When asked if people fall prey to ridiculous claims especially, when they are at their lowest ebb emotionally, Dr Maskati explains, “Unfortunately, whenever there is no quick cure in allopathy for a disease, quacks step in and fool thousands with their advertisements promising miracle cures. (We qualified allopathic doctors are bound by Medical Council of India rules and forbidden to advertise). I have had patients who have permanently lost eyesight due to putting in animal excreta into their eyes to “cure” cataract, only to land up with severe eye infections.
Bogus beliefs rule when it comes to pledging one’s eyes, says Dr Maskati who has worked extensively in this field. “Many people do not wish to donate their deceased relative’s eyes, even if he had expressed this desire during his life. This is out of fear of the unknown - they worry that he will be born without eyes when reborn or that he will be sightless in heaven above.

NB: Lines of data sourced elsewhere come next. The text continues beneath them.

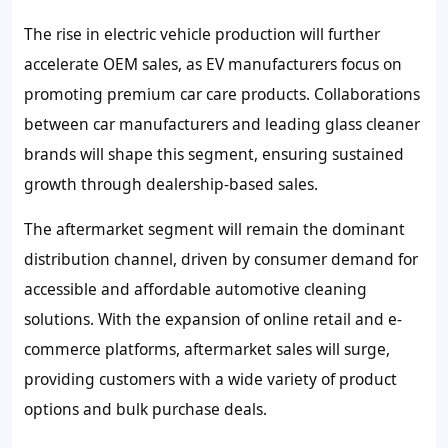
The rise in electric vehicle production will further
accelerate OEM sales, as EV manufacturers focus on
promoting premium car care products. Collaborations
between car manufacturers and leading glass cleaner
brands will shape this segment, ensuring sustained
growth through dealership-based sales.
The aftermarket segment will remain the dominant
distribution channel, driven by consumer demand for
accessible and affordable automotive cleaning
solutions. With the expansion of online retail and e-
commerce platforms, aftermarket sales will surge,
providing customers with a wide variety of product
options and bulk purchase deals.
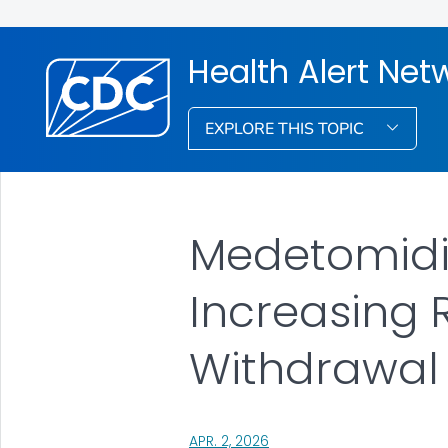
Health Alert Net
EXPLORE THIS TOPIC
Medetomidine
Increasing 
Withdrawal
, VISIT LINK FOR DETAILS.
APR. 2, 2026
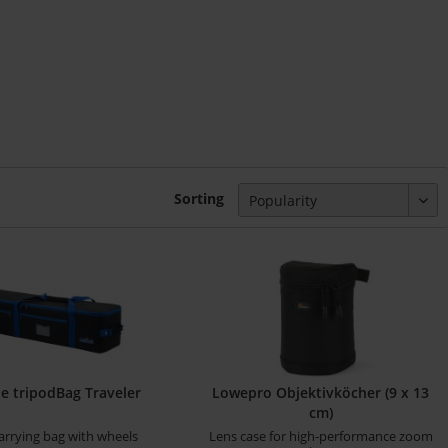
Sorting
 tripodBag Traveler
Lowepro Objektivköcher (9 x 13
cm)
arrying bag with wheels
Lens case for high-performance zoom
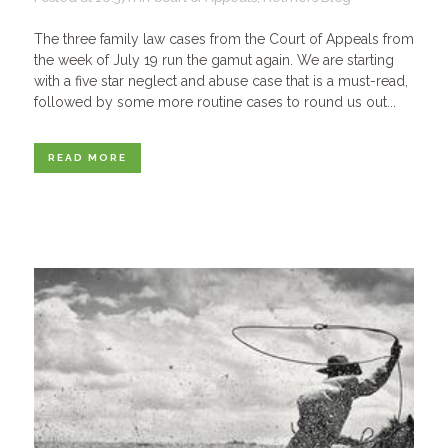
The three family law cases from the Court of Appeals from
the week of July 19 run the gamut again. We are starting
with a five star neglect and abuse case that is a must-read,
followed by some more routine cases to round us out...
READ MORE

It is extremely difficult for a doctor to shake this ‘conviction’’ at the time of death of their loved one.” He signs off with, “When we buy vegetables we weigh everything before purchasing, why do we not weigh the advice given by quacks, before following it just because we see no better alternative? Remember, a physician/surgeon is bound by the Hippocratic oath of ‘Do no harm’ - others have no such binding.” That’s just what the doctor ordered.
Bring them to book
Just recently a 10-member delegation of political leaders and activists from Maharashtra comprising Prakash Ambedkar, Prof N D Patil, MLC Kapil Patil, Prakash Reddy and others met the Governor of Maharashtra K. Sankaranarayanan at Raj Bhavan, Mumbai under the banner ‘Samyukta Nirdhar Parishad’ and sought his intervention to bring the perpetrators of the killing of rationalist Dr Narendra Dabholkar to justice.

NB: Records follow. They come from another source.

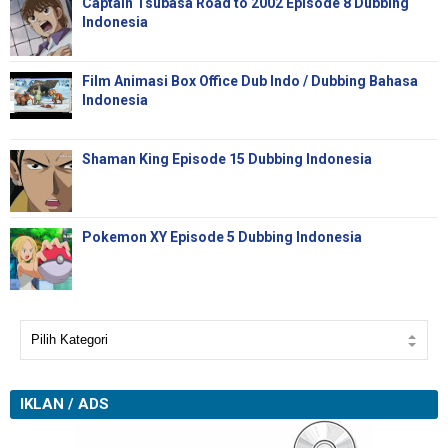
Captain Tsubasa Road to 2002 Episode 8 Dubbing
Indonesia
Film Animasi Box Office Dub Indo / Dubbing Bahasa
Indonesia
Shaman King Episode 15 Dubbing Indonesia
Pokemon XY Episode 5 Dubbing Indonesia
IKLAN / ADS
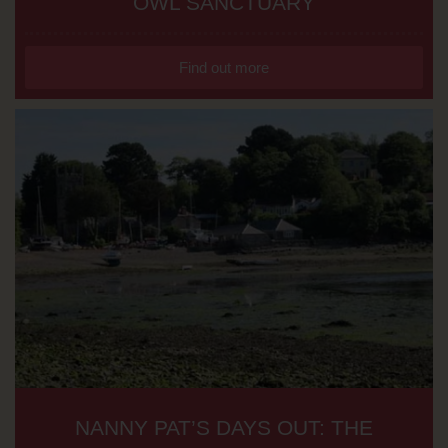
OWL SANCTUARY
Find out more
NANNY PAT’S DAYS OUT: THE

Dr Dabholkar was an Indian rationalist and founder-president of Maharashtra Andhashraddha Nirmoolan Samiti (MANS), an organization set up to eradicate superstition. They complained that the State Government had failed in tracing and apprehending the persons responsible even after a fortnight. The delegation requested the Governor to ask the state Government to institute a special inquiry into the matter.